= Task prompt =
In the passage on Vim package managers and snippets below, why does the writer say to set the "author" name in .vimrc?

= Passage =
--- START ---
Package Managers & Snippets

Next I need a package manager. I've settled on vim-plug as complete enough to be useful, not a giant blob, and is maintained. There's at least 7 or 8 others! Complete madness out there
(I've already picked one, I don't need further advice, and will actively resent you if you give me any. I'm just pointing at the situation being awful.)
Install's easy, drop it in autoload, mkdir -p ~/.vim/plugged

The first thing I want is a snippet manager, and SnipMate's the best of those. Edit .vimrc at the end, set your "author" name, it's used by several snippets.

## .vimrc
call plug#begin()

Plug 'https://github.com/MarcWeber/vim-addon-mw-utils'
Plug 'https://github.com/tomtom/tlib_vim'
Plug 'https://github.com/garbas/vim-snipmate'
Plug 'https://github.com/honza/vim-snippets'

g:snips_author = 'Mark Damon Hughes'
g:snipMate = { 'snippet_version': 1,
        'always_choose_first': 0,
        'description_in_completion': 1,
    }

call plug#end()
--- END ---
= Information =
--- START ---
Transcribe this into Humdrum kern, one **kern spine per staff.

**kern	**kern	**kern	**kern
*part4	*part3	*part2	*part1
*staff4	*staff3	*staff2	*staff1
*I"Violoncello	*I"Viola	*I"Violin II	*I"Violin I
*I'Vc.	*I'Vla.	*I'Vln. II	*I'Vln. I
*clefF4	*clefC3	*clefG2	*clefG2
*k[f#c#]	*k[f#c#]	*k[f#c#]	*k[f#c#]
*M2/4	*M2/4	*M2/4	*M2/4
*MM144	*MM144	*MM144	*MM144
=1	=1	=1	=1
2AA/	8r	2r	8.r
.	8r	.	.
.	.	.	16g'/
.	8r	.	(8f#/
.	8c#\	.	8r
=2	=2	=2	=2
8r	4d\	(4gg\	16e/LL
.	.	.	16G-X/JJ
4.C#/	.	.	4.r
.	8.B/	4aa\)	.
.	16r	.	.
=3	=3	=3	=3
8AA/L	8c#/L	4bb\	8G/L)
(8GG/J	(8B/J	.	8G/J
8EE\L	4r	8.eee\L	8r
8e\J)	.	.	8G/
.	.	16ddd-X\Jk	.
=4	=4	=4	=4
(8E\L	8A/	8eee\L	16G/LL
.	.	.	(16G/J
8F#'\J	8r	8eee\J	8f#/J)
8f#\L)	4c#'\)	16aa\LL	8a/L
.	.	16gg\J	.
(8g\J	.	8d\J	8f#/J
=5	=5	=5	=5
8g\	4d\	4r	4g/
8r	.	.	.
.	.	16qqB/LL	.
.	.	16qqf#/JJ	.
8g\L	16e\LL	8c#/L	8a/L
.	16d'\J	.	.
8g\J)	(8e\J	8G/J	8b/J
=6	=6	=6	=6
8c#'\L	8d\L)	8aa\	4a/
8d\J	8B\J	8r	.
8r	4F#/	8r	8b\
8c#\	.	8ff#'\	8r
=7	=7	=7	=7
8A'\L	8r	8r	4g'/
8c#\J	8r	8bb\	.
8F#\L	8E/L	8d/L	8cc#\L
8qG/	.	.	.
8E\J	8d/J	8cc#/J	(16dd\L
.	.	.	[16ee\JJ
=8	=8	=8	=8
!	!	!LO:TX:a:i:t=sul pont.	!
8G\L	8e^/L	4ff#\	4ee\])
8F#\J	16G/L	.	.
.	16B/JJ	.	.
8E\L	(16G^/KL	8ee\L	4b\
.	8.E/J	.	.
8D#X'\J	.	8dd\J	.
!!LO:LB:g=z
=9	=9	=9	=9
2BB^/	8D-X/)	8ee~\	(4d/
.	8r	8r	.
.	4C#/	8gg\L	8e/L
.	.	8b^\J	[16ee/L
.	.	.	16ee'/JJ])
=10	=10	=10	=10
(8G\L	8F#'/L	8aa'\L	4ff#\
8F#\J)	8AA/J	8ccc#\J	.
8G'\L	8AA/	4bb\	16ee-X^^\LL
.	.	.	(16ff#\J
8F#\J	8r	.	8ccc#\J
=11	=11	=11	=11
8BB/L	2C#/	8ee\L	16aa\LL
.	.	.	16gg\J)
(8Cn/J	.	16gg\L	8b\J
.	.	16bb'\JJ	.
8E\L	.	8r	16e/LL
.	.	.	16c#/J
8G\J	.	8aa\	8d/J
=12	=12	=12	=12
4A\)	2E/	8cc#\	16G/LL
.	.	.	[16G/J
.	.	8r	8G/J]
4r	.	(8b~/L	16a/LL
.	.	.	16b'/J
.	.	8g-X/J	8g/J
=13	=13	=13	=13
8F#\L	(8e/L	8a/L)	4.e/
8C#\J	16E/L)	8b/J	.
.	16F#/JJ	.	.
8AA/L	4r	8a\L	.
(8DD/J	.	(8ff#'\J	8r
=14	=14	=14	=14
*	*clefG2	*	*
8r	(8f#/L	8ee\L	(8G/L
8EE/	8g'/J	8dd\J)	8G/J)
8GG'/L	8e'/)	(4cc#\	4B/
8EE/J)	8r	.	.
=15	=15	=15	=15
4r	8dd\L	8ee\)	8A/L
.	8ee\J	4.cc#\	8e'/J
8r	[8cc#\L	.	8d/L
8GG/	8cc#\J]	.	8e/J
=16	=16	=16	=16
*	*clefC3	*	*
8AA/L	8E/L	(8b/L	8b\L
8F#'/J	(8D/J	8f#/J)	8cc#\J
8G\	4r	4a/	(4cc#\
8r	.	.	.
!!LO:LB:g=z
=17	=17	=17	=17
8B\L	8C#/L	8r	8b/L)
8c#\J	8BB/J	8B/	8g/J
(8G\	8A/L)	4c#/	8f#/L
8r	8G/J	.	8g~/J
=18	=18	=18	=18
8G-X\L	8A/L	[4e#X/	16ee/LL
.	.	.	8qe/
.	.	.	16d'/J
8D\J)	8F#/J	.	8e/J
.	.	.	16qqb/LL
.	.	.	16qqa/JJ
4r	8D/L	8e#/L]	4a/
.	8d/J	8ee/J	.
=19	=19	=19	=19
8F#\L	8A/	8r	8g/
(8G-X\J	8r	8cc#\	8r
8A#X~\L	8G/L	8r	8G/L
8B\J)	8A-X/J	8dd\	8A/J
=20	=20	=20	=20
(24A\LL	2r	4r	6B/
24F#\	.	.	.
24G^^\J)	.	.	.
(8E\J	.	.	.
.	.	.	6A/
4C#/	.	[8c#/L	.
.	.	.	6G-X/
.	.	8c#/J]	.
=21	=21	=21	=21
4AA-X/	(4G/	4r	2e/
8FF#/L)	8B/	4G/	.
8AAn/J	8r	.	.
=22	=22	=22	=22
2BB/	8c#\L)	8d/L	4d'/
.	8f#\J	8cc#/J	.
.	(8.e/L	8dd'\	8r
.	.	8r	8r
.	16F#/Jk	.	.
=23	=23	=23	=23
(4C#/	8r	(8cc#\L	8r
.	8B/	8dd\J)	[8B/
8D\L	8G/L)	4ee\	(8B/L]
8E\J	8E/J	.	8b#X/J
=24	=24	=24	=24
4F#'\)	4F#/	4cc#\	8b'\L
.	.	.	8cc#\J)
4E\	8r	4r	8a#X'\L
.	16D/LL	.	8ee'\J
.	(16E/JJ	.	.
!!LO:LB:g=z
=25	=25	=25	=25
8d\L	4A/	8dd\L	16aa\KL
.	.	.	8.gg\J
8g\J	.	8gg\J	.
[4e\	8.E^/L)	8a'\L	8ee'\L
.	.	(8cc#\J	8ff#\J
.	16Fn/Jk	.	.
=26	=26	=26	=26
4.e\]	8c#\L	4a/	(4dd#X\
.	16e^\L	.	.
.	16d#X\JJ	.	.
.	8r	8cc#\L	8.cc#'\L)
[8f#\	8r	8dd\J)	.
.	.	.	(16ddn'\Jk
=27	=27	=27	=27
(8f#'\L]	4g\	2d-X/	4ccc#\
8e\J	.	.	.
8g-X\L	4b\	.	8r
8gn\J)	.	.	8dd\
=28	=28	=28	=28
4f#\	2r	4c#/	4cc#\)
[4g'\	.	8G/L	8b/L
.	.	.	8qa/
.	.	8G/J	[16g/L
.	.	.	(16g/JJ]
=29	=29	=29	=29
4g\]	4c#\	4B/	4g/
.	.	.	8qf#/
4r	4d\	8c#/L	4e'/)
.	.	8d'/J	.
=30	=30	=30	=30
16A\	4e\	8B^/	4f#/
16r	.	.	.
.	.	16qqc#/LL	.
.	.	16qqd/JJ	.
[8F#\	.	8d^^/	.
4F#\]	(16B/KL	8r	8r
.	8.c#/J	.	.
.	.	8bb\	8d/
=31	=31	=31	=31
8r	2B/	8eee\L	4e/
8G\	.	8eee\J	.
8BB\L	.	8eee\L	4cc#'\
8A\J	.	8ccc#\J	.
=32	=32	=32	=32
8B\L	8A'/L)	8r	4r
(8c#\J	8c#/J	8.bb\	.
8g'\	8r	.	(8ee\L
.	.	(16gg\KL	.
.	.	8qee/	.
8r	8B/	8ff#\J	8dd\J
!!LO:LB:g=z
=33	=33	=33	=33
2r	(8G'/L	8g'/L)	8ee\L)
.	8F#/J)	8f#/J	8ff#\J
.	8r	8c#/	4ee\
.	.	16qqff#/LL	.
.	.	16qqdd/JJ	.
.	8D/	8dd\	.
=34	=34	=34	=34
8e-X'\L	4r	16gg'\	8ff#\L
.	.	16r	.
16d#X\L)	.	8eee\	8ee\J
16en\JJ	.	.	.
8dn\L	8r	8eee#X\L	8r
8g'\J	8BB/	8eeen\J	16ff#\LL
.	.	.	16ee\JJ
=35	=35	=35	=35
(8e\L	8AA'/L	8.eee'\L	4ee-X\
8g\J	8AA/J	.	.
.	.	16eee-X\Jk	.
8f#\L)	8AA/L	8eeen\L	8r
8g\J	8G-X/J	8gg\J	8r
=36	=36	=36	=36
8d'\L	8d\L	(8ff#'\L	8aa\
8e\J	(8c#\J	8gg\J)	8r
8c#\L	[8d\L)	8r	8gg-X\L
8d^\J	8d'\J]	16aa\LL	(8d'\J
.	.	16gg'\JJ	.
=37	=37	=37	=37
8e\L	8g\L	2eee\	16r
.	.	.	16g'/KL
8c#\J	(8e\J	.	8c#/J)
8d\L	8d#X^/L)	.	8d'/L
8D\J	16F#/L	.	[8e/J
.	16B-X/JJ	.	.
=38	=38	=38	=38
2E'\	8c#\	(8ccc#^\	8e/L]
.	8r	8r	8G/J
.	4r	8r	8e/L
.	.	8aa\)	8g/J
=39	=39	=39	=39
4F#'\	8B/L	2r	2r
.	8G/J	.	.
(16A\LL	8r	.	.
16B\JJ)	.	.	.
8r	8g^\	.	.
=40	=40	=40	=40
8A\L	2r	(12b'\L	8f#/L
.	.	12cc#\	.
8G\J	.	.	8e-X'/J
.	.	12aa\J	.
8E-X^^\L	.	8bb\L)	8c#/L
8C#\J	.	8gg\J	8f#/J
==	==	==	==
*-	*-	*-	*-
--- END ---
= Answer to the problem =
Several snippets use it.